The Liberal Democratic Party, which plays a key role in de facto one-party system of Japanese politics, has been described as a "pro-American conservative".

Japan's far-right groups ("Uyoku dantai") have been consistent in traditional anti-Chinese, anti-Korean, and anti-Russian sentiments, but after World War II, some far-right groups have actively embraced pro-Americanism; for example, the ultra-conservative Greater Japan Patriotic Party combines hard-line pro-Americanism with Japanese nationalism.

====South Korea====
Pro-American sentiment has been strong in South Korea throughout the postwar era, as the threatening presence of North Korea has led South Koreans to make common cause with the United States against communism, most notably in the Korean War and the Vietnam War. Pro-Americanism tends to be especially strong among older South Koreans and conservative South Koreans, with conservative parties often flying American flags alongside the South Korean flag at marches and political rallies. Anti-American sentiment has appeared among younger South Koreans at times, especially in relation to US support towards the military dictatorships of Syngman Rhee, Park Chungh Hee and Chun Doo Hwan, crimes and accidents by US servicemen stationed in South Korea in the 1990s and early 2000s, as well as the 2008 US beef protest in South Korea in which the United States was viewed as bullying South Korea into accepting imports of American beef, which some South Koreans viewed as unsafe. However, with China recently increasingly seen as a threat to South Korea, pro-Americanism has been once again on the rise, despite concerns about Korea Passing.

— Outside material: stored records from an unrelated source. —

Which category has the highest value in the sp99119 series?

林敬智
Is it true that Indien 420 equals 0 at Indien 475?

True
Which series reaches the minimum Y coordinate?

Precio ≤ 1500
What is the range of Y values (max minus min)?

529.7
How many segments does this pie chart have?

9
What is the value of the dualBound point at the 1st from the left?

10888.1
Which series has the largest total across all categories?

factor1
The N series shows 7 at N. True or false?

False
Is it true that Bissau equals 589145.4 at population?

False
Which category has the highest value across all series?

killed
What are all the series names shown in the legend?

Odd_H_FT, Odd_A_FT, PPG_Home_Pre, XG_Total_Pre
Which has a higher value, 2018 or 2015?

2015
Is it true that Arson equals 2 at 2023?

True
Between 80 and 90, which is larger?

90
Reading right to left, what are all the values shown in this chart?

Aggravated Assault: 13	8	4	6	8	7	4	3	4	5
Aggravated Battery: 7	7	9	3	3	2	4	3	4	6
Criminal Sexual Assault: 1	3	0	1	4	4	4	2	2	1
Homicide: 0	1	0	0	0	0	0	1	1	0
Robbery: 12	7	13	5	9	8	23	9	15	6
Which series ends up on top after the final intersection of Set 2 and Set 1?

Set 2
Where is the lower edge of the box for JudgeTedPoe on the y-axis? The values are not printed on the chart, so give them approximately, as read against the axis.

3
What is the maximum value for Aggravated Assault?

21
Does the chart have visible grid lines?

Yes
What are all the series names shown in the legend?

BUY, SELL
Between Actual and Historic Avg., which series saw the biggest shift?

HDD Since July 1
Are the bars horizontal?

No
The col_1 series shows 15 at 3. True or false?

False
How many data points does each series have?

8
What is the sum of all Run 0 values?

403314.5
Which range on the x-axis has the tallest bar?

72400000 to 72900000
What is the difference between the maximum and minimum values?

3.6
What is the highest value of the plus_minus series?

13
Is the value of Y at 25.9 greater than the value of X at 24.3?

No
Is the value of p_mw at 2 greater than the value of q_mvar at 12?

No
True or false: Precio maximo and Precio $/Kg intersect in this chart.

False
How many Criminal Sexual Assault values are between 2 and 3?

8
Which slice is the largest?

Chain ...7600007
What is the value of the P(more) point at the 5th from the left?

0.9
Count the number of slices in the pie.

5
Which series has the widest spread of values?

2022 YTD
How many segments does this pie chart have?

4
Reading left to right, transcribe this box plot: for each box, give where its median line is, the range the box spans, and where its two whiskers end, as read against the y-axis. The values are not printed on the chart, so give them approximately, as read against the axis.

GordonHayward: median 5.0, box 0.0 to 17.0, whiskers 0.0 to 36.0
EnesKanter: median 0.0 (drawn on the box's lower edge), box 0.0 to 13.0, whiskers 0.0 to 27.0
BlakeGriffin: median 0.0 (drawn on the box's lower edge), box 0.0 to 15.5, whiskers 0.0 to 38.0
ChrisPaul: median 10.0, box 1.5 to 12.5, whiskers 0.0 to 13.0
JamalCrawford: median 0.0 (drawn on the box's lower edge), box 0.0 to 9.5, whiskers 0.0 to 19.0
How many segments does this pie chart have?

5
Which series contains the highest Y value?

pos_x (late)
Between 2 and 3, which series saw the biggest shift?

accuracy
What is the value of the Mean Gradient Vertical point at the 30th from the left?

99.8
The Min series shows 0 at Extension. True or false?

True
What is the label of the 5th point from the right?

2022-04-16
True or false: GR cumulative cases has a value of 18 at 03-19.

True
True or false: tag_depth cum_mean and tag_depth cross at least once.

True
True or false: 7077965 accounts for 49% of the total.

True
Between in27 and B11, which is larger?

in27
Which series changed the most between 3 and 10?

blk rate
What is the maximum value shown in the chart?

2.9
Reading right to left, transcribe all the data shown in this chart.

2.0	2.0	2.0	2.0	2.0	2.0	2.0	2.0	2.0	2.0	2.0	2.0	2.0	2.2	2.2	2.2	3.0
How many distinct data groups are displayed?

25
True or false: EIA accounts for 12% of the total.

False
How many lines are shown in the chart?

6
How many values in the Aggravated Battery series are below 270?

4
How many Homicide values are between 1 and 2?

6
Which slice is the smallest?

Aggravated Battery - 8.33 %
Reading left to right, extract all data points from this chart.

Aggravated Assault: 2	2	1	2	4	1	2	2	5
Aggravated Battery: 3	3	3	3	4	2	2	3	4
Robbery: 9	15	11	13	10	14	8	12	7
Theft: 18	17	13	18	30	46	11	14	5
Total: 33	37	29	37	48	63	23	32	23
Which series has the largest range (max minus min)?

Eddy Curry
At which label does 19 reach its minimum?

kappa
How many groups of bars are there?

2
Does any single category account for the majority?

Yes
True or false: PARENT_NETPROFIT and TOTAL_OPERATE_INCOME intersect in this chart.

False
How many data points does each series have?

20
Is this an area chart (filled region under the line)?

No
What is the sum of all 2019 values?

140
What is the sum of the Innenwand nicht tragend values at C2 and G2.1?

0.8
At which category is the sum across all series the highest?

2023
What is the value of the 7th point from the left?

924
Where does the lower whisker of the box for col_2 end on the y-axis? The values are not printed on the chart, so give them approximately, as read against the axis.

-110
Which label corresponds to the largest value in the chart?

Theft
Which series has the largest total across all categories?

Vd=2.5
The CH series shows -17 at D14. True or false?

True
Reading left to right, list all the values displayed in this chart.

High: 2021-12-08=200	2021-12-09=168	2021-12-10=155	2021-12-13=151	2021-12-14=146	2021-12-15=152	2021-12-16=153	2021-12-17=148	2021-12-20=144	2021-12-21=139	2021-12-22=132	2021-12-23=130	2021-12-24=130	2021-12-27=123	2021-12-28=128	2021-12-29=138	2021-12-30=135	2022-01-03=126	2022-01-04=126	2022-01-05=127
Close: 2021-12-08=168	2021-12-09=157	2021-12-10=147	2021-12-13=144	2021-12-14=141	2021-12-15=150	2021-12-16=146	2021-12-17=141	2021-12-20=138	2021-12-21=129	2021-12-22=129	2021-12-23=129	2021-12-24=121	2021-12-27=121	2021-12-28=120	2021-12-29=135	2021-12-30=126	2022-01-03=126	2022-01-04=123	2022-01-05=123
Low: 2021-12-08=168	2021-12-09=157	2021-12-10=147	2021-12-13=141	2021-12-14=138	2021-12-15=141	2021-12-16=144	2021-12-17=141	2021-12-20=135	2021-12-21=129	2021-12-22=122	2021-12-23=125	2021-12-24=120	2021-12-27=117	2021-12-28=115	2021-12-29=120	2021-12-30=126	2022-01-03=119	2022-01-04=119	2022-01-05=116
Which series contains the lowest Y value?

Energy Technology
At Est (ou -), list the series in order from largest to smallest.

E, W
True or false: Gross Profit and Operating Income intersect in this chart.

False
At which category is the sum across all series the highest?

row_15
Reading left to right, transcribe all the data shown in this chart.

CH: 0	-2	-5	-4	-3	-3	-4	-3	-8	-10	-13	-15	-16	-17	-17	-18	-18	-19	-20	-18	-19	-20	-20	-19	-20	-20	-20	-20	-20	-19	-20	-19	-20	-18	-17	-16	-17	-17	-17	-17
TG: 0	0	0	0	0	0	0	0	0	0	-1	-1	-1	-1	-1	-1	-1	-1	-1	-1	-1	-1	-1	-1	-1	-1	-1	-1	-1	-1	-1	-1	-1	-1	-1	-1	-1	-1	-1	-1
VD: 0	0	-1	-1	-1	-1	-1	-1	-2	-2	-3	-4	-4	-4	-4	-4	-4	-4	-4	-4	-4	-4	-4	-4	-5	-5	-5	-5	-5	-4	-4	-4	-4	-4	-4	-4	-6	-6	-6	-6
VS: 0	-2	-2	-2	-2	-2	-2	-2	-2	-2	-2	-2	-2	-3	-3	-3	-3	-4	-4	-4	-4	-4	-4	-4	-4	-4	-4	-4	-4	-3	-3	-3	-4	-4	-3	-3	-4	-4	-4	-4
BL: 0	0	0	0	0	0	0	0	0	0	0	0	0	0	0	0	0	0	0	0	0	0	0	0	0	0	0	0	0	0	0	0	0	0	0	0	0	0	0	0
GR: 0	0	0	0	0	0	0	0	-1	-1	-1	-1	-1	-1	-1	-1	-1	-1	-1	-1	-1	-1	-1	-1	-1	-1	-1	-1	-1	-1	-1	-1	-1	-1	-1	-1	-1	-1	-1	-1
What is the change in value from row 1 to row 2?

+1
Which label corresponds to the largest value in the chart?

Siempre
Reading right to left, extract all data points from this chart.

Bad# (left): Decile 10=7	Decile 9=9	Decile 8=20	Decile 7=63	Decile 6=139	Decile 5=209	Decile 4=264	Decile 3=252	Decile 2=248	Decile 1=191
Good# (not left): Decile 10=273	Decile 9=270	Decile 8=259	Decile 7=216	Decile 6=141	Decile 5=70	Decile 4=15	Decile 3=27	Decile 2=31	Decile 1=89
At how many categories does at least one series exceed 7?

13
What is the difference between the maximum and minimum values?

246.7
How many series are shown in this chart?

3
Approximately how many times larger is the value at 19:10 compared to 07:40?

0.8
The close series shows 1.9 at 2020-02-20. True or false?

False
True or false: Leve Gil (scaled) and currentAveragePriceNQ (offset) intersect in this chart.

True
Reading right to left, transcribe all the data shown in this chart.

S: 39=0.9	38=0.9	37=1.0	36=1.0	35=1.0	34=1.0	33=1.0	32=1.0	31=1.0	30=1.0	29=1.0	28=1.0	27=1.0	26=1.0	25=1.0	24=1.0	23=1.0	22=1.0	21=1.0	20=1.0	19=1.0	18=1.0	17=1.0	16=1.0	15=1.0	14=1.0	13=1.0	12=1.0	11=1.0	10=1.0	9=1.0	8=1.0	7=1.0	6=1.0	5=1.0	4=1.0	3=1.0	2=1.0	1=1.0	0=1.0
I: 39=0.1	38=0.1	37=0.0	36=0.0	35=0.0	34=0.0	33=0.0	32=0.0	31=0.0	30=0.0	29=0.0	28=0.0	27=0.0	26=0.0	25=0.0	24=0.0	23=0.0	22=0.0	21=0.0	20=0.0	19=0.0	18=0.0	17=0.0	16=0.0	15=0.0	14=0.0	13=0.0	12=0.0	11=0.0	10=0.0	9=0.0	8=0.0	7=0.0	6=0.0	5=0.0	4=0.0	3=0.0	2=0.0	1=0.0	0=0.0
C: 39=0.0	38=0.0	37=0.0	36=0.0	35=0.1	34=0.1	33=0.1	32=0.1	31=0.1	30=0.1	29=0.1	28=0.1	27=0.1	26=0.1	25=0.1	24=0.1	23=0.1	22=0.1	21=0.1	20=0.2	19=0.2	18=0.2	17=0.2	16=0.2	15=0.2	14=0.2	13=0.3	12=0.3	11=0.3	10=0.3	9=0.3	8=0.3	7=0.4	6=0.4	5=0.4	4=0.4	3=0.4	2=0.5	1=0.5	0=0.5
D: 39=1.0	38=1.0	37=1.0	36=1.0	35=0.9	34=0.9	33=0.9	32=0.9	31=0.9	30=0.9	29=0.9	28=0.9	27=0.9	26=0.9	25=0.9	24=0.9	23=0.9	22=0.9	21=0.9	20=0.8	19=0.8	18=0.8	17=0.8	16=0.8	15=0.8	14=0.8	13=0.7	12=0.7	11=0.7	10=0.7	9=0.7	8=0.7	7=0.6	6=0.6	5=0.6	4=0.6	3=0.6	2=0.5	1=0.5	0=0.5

Favorable attitudes towards America declined following the re-election of Donald Trump in 2024 due to doubts about the reliability of the United States as an ally. According to a Pew Research poll in 2025, 61% of South Koreans held a favorable opinion of the United States, down from 77% in 2024, while 39% held an unfavorable opinion, up from 19% in 2024. According to an October 2025 KStatResearch poll, 56% of South Koreans had a favorable view of the United States, while 40% had a negative view.

====Taiwan====

Taiwanese nationalists want to be free from opposition and threats from the People's Republic of China (PRC) to Taiwanese independence. Modern Taiwanese nationalists are therefore very friendly to the United States and support military, economic, and cultural cooperation as a strategic necessity. Taiwanese nationalism is often seen as "anti-imperialism" since it opposes Chinese imperialism, which denies Taiwan its right to self-determination, even though it does not oppose American imperialism, which is seen as friendly to Taiwan. The Democratic Progressive Party (DPP) is Taiwan's leading pro-American political party. Lai Ching-te, the current president of Taiwan, has often been described as being "pro-U.S." in international media.

Taiwan's far-right parties, including the New Party, Patriot Alliance Association and Chinese Unification Promotion Party have anti-American attitudes due to their sympathy for the PRC and their support of Chinese unification, but the centre-right conservative Kuomintang has a rather favorable view of the United States.

===North America===
====Alberta====

The most vocal group in Alberta advocating for annexation to the United States is the Alberta 51 Project, founded in 2020 by Peter Downing. Among the group's stated goals are the elimination of customs barriers, a stronger military presence, the protections of the US Constitution, enhanced protection for land and resources, and economic stability through the U.S. dollar. During an event in Calgary where American political commentator Tucker Carlson spoke with Alberta Premier Danielle Smith, members of the Alberta 51 Project staged a minor demonstration. Demonstrators displayed signs and a Trump 2024 campaign flag in support of Alberta annexationism.

In 2025, the Republican Party of Alberta was formed, and modeled after the US Republican Party.